Harness Engineering is the discipline of systematically building constraints, tools, documentation, and feedback loops that enable AI coding agents to do reliable work.
The term was popularized by HashiCorp founder Mitchell Hashimoto, who proposed a six-stage AI adoption journey and named stage five “Engineer the Harness.”
Anytime you find an agent makes a mistake, you take the time to engineer a solution such that the agent never makes that mistake again. That’s Harness Engineering.
— Mitchell Hashimoto
The concept gained industry-wide attention when OpenAI published a detailed article in February 2026 describing how they built a million lines of code with zero manually-written code using Codex agents. Martin Fowler introduced Birgitta Böckeler’s analysis as “a valuable framing of a key part of AI-enabled software development.”
Prompt → Context → Harness: Three Layers
To understand Harness Engineering, it helps to see where it sits relative to related concepts.

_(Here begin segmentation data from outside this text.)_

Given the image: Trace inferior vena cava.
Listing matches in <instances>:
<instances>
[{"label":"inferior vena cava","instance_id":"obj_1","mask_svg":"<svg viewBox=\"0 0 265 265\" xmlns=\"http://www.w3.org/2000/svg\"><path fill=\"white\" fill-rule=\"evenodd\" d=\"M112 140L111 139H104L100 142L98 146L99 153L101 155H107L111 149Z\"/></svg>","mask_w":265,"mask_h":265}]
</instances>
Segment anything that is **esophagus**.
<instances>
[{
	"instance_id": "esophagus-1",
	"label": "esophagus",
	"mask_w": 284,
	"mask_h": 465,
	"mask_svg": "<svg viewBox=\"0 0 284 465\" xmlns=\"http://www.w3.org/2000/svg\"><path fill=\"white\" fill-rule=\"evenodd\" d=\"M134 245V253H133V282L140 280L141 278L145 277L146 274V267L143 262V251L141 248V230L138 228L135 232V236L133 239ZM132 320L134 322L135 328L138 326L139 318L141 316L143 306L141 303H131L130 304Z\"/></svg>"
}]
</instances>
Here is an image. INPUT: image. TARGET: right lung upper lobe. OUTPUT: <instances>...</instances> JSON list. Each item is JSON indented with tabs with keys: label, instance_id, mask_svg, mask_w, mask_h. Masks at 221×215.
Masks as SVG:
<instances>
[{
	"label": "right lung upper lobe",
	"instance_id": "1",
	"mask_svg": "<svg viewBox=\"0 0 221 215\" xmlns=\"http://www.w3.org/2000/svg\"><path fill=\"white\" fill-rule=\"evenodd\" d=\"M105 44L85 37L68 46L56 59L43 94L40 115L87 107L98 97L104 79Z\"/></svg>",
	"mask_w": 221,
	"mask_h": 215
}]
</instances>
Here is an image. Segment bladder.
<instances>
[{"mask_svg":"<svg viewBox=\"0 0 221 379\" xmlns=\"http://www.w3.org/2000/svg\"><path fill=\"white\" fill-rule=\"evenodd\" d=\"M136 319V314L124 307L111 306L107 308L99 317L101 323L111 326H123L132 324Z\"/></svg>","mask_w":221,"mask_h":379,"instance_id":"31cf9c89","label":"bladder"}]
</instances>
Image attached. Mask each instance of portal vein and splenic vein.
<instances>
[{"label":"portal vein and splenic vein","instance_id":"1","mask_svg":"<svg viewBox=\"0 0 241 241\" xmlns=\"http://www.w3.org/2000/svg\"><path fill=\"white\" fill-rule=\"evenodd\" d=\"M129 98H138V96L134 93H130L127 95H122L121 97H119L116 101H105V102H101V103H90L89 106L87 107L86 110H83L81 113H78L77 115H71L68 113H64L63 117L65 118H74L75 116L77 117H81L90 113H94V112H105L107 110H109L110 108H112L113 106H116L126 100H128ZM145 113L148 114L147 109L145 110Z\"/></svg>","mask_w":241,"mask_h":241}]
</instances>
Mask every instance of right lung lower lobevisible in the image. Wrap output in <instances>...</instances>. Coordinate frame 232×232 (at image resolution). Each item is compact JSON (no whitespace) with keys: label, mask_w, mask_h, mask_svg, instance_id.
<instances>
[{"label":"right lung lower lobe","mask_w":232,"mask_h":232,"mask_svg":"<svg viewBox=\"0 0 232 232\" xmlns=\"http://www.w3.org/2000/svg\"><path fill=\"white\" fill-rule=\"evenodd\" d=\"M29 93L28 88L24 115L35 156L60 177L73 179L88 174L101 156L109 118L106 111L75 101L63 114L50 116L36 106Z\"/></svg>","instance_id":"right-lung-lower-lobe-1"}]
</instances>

| Layer | Focus | Key Question |
|---|---|---|
| Prompt Engineering | Optimizing instructional text to the LLM | ”What do we tell it?” |
| Context Engineering | Managing all tokens the LLM receives (tools, RAG, schemas, memory) | “What do we show it?” |
| Harness Engineering | System-wide constraints, feedback, and improvement cycles | ”What do we prevent, measure, and control?” |
While Prompt and Context Engineering optimize the quality of a single inference, Harness Engineering ensures ongoing quality at the system level.
OpenAI’s Experiment: One Million Lines, Zero Hand-Written
Ryan Lopopolo of OpenAI shared a detailed account of a five-month experiment building an internal product entirely with Codex agents.
By the Numbers
- Code volume: ~1 million lines (application logic, infrastructure, tooling, documentation)
- Hand-written code: 0 lines
- Team size: Started with 3 engineers, grew to 7
- Throughput: Average 3.5 PRs per engineer per day
- Total PRs: ~1,500 over five months
- Estimated speed: Built in ~1/10th the time of hand-writing
Philosophy: Humans Steer. Agents Execute.
The team’s guiding principle was clear: humans design environments, specify intent, and build feedback loops; agents write the code. The engineer’s job shifted from implementation to system design.
Early progress was slow, not because Codex was incapable, but because the environment was underspecified. The agent lacked tools, abstractions, and internal structure. When something failed, the answer was never “try harder.” It was always: “What capability is missing, and how do we make it both legible and enforceable for the agent?”
The Four Pillars of a Harness
Synthesizing insights from OpenAI, Mitchell Hashimoto, and Birgitta Böckeler, a harness consists of four pillars.
1. Architecture as Guardrails
Agents flounder in unconstrained environments. Paradoxically, stricter constraints produce more reliable agent output.
OpenAI adopted a rigid layered architecture:
Types → Config → Repo → Service → Runtime → UI
Each business domain can only depend “forward” through this fixed layer sequence. Cross-cutting concerns (auth, telemetry, feature flags) enter through a single explicit interface: Providers. These constraints are enforced mechanically via custom linters and structural tests.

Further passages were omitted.